FestiFreak 2021: Crítica de “Lamb“, de Valdimar Jóhannsson, con Noomi Rapace

Esta película Islandesa que tuvo su estreno mundial en el reciente Festival de Cannes, donde ganó el Premio a la Innovación en la sección oficial Un Certain Regard, sorprendió en la muestra platense con una propuesta excéntrica, provocadora e interesante.


Por Camila Coscia

Lamb (Dýrið, Islandia-Suecia-Polonia/2021). Dirección: Valdimar Jóhannsson. Elenco: Noomi Rapace, Hilmir Snær Gudnason, Björn Hlynur Haraldsson e Ingvar Sigurdsson. Guion: Sjón y Valdimar Jóhannsson. Fotografía: Eli Arenson. Edición: Agnieszka Glinska. Música: Thórarinn Gudnason. Duración: 106 minutos.


Hay películas de las cuales es mejor saber poco para que la experiencia sea aún más efectiva. Tal es el caso de Lamb, la ópera prima del director islandés Valdimir Jóhannsson. Maria (Noomie Rapace) e Ingvar (Hilmir Snær Gudnason) son una pareja de granjeros en lo que pareciera ser la Islandia profunda -o la nada misma-, en un paisaje inmenso y de naturaleza imponente. El día a día no es más que trabajar la tierra y atender a los animales, pero todo eso cambia con el nacimiento de un cordero particular, por no revelar más detalles.
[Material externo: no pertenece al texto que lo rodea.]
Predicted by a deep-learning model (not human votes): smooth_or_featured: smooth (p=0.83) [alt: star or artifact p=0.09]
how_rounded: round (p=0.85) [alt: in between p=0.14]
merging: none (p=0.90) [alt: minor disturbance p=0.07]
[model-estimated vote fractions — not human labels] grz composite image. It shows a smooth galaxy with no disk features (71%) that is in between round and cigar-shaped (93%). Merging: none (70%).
La dinámica de relación de la pareja con la corderita va escalando; pronto tiene una cuna en el cuarto de ambos, ropa y, por supuesto, un nombre: Ada.
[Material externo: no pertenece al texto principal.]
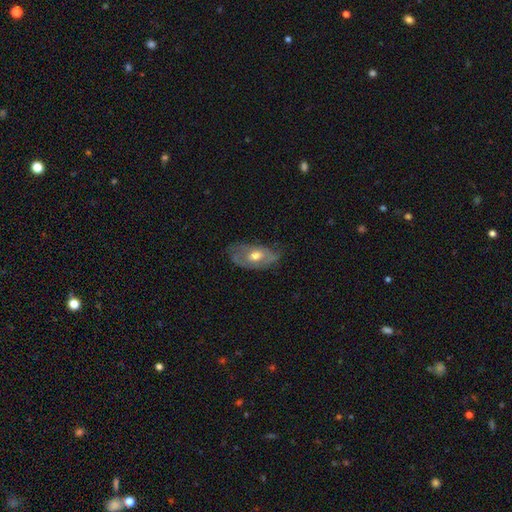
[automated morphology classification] Smooth or featured?
  - featured or disk: 52% *
  - smooth: 42%
  - star or artifact: 6%
Edge-on disk?
  - no: 86% *
  - yes: 14%
Merging?
  - none: 55% *
  - minor disturbance: 32%
  - major disturbance: 12%
  - merger: 1%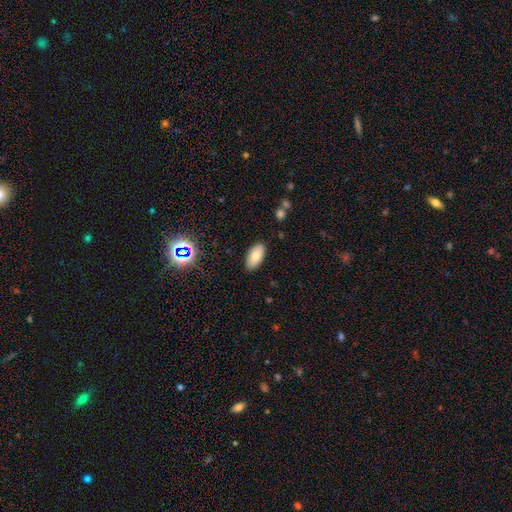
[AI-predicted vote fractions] This is clearly a smooth galaxy (81%). How rounded: clearly in between (94%). Merging: clearly none (87%).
La historia se divide en capítulos y es así que uno de los elementos de tensión se da con la llegada de Pétur, el hermano de Ingvar, quien arriba para cuestionar la situación y decisión de la pareja. En pocas palabras la trama suena descabellada, absurda, pero es una historia tratada con bastante seriedad.

Con una estética sumamente nórdica, el film emplea elementos de la corriente del slow-cinema, ya que por momentos se vuelve muy contemplativa, donde las largas tomas del paisaje resaltan la sensación de aislamiento. Así también fusiona diversos géneros donde se conjugan el drama rural, el suspenso y por sobre todo el folk-horror. El aspecto mitológico está muy presente en la narrativa y es lo que da contexto a lo bizarro que presenta la historia. Por momentos, la película nos recuerda al cine de Robert Eggers, quien también recurre a historias con elementos del folk-horror.

Más allá de las excentricidades que pueda presentar, Lamb es mucho más que eso. Es una reflexión sobre la relación de los seres humanos con la naturaleza, la soledad, la pérdida y las diferentes formas de transitar el duelo. Y, aunque no es una obra perfecta, es sin duda alguna un interesante comienzo en la carrera de dirección de Jóhannsson.